Job Summary :

We are seeking a highly skilled Senior Data Engineer with 4 to 8 years of experience in building robust data pipelines and working extensively with PySpark to join our data engineering team.

Key Responsibilities :

Data Pipeline Development :

- Design, build, and maintain scalable data pipelines using PySpark to process large datasets and support data-driven applications and analytics.

ETL Process Automation :

- Develop and automate ETL (Extract, Transform, Load) processes using PySpark, ensuring efficient data processing, transformation, and loading from diverse sources into data lakes, warehouses, or databases.

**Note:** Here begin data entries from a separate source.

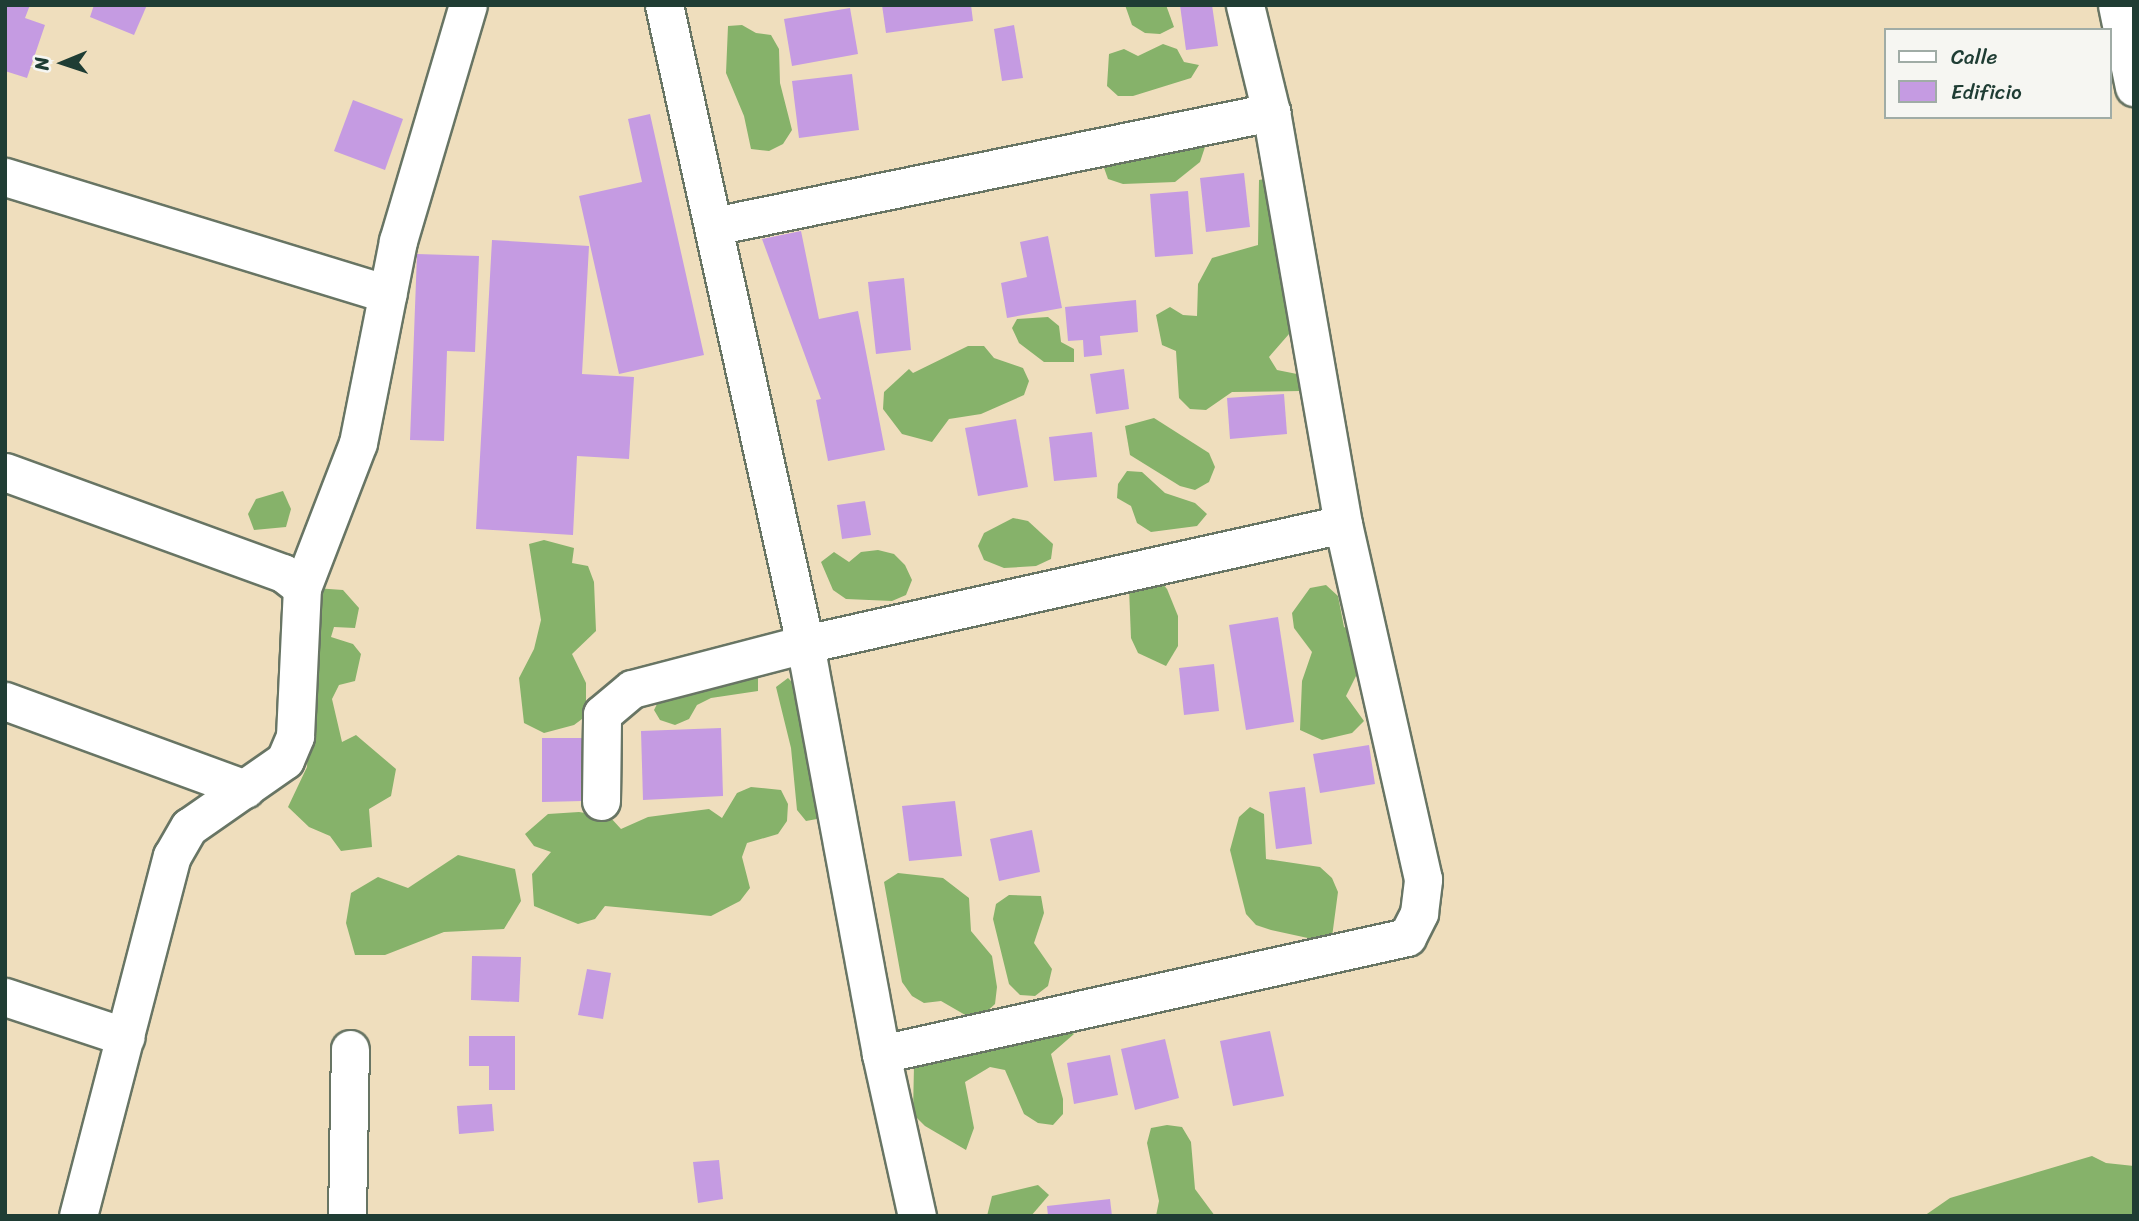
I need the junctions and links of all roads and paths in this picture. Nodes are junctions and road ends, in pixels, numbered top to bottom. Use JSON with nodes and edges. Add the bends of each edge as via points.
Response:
{"nodes":[{"id":1,"x":468,"y":5,"type":"edge"},
{"id":2,"x":1245,"y":5,"type":"edge"},
{"id":3,"x":2117,"y":5,"type":"edge"},
{"id":4,"x":658,"y":8,"type":"edge"},
{"id":5,"x":2134,"y":87,"type":"edge"},
{"id":6,"x":1270,"y":112,"type":"junction"},
{"id":7,"x":5,"y":177,"type":"edge"},
{"id":8,"x":714,"y":226,"type":"junction"},
{"id":9,"x":388,"y":294,"type":"junction"},
{"id":10,"x":5,"y":472,"type":"edge"},
{"id":11,"x":1343,"y":524,"type":"junction"},
{"id":12,"x":302,"y":588,"type":"junction"},
{"id":13,"x":805,"y":644,"type":"junction"},
{"id":14,"x":5,"y":701,"type":"edge"},
{"id":15,"x":245,"y":789,"type":"junction"},
{"id":16,"x":601,"y":801,"type":"dead end"},
{"id":17,"x":5,"y":997,"type":"edge"},
{"id":18,"x":126,"y":1037,"type":"junction"},
{"id":19,"x":350,"y":1049,"type":"dead end"},
{"id":20,"x":881,"y":1054,"type":"junction"},
{"id":21,"x":91,"y":1178,"type":"junction"},
{"id":22,"x":78,"y":1216,"type":"edge"},
{"id":23,"x":93,"y":1216,"type":"edge"},
{"id":24,"x":347,"y":1216,"type":"edge"},
{"id":25,"x":917,"y":1216,"type":"edge"}],
"edges":[{"from":1,"to":9,"type":"street","via":[[398,240]]},
{"from":2,"to":6,"type":"street"},
{"from":3,"to":5,"type":"street"},
{"from":4,"to":8,"type":"street"},
{"from":6,"to":8,"type":"street"},
{"from":6,"to":11,"type":"street"},
{"from":7,"to":9,"type":"street"},
{"from":8,"to":13,"type":"street"},
{"from":9,"to":12,"type":"street","via":[[358,443]]},
{"from":10,"to":12,"type":"street","via":[[283,573]]},
{"from":11,"to":13,"type":"street"},
{"from":11,"to":20,"type":"street","via":[[1423,879],[1419,913],[1408,936]]},
{"from":12,"to":15,"type":"street","via":[[295,736],[285,760]]},
{"from":13,"to":16,"type":"street","via":[[632,689],[614,700],[602,714]]},
{"from":13,"to":20,"type":"street"},
{"from":14,"to":15,"type":"street"},
{"from":15,"to":18,"type":"street","via":[[189,827],[172,856]]},
{"from":17,"to":18,"type":"street"},
{"from":18,"to":21,"type":"street"},
{"from":19,"to":24,"type":"street"},
{"from":20,"to":25,"type":"street"},
{"from":21,"to":22,"type":"street"},
{"from":21,"to":23,"type":"street"}]}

Distributed Computing with PySpark :

- Leverage Apache Spark and PySpark to process large-scale data in a distributed computing environment, optimizing for performance and scalability.

Cloud Data Solutions :

- Develop and deploy data pipelines and processing frameworks on cloud platforms (AWS, Azure, GCP) using native tools like AWS Glue, Azure Databricks, or Google Dataproc.

Data Integration & Transformation :

- Integrate data from various internal and external sources, ensuring data consistency, quality, and reliability throughout the pipeline.

Performance Optimization :

- Optimize PySpark jobs and pipelines for faster data processing, handling large volumes of data efficiently with minimal latency.

- Proven experience as a Data Engineer or similar role, with a strong background in database development, ETL processes, and software development.

- Proficiency in SQL and scripting languages such as Python, with experience working with relational databases.

- Proficiency in dataProc (PySpark), Pandas or other data processing libraries

- Experience with data modeling, schema design, and optimization techniques for scalability.

- Strong analytical and problem-solving skills, with the ability to troubleshoot complex data issues and optimize data processing pipelines for scale

Required Qualifications :

- 4-8 years of experience in data engineering, with a strong focus on PySpark and large-scale data processing.

Technical Skills :

- Expertise in PySpark for distributed data processing, data transformation, and job optimization.

- Strong proficiency in Python and SQL for data manipulation and pipeline creation.

- Hands-on experience with Apache Spark and its ecosystem, including Spark SQL, Spark Streaming, and PySpark MLlib.

- Solid experience working with ETL tools and frameworks, such as Apache Airflow or similar orchestration tools.